Two problems exist there. First, AWS Fargate, a serverless container orchestration service, doesn’t support EBS deployment. You must use Elastic Compute Cloud (EC2) “task definitions” to do so, which may make deployments stateful and difficult to manage. Second, EBS volumes are tightly coupled to EC2 instances, and if you want to reproducibly deploy an EC2 instance with an EBS volume provisioned at startup, you might need a framework like Packer to define an Amazon Machine Image.

I was pretty incredulous at this point. How can infrastructure operations be this complicated? I just want an MVP! I definitely felt like a bruised fruit just like I did after wiping out on the ice. I even weighed whether to move forward or give up.

As with skating, though, I decided to keep going. There had to be a way to deploy a database using some kind of configuration tool. It’s not like RDS is magic. Eventually, I found this blog post by AWS, which describes EC2 task definition support for Docker volume drivers, which binds a Docker volume to an underlying state store. Implementing this solution involves a keen understanding of AWS CloudFormation, an AWS-native infrastructure-as-code solution. CloudFormation has an even steeper learning curve than ECS, but there are far more tutorials on CloudFormation, and I think it’s the single source of truth behind all AWS deployments. I picked up a book, Docker on AWS by Justin Menga, and reading through it confirmed for me that ECS goes very well with CloudFormation — and showed me just how much I don’t know. After reading through this book, I’d much rather prefer the objective safety in defining my own CloudFormation templates, which I know sticks closely to the underlying structure of AWS and grants me the flexibility to do what I want.

After these past two months, I think I finally figured out what kind of stack I want. Docker Compose, deployed using AWS Elastic Container Service using an EC2 task definition with mounted Elastic Block Store in a custom AMI, templated using AWS CloudFormation. So why did I learn? Well, like I said, my experience with DevOps was a lot like learning to skate.

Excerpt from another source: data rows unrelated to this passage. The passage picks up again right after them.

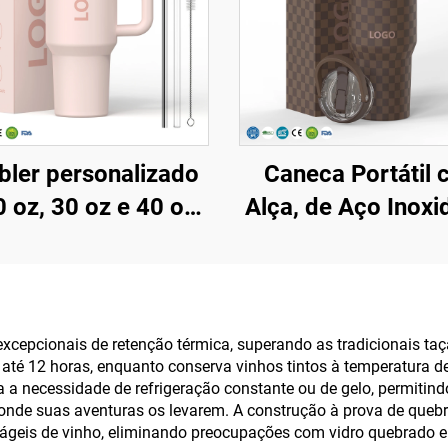
ler personalizado
Caneca Portátil
 oz, 30 oz e 40 oz,
Alça, de Aço Inoxi
 BPA, com tampa
com Dupla Pared
p e canudo, isolado
Vácuo, 20oz 32oz 
ço inoxidável, com
com Tampa, pa
ampa à prova de
Bebidas Quentes e 
xcepcionais de retenção térmica, superando as tradicionais taç
até 12 horas, enquanto conserva vinhos tintos à temperatura d
amentos, canudo e
com Logotip
 a necessidade de refrigeração constante ou de gelo, permitin
, ideal para viagens
Personalizad
onde suas aventuras os levarem. A construção à prova de que
geis de vinho, eliminando preocupações com vidro quebrado em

Rinks come in all shapes and sizes. So do environments! Your neighborhood’s frozen pond is a very different experience than the skating rink in Rockefeller Center. And deploying apps on your local dev machine is very different than deploying apps into production, or even deploying the same app to a cloud-based development stage. You have to adapt your approach for the environment you’re in.

It takes time and effort to get good! It’s hard to learn to play hockey if you don’t practice skating for a long time. Similarly, you can’t get good at DevOps if you don’t keep updating your knowledge base with new tools and new paradigms.

Ultimately, I’m really grateful I gave myself the time to learn, unpack, and internalize these DevOps lessons. I think being able to deploy a stack from first principles quickly and confidently goes a long way toward changing my BATNA from a technical perspective, because shipping quality software products is so important to standing on your own two feet.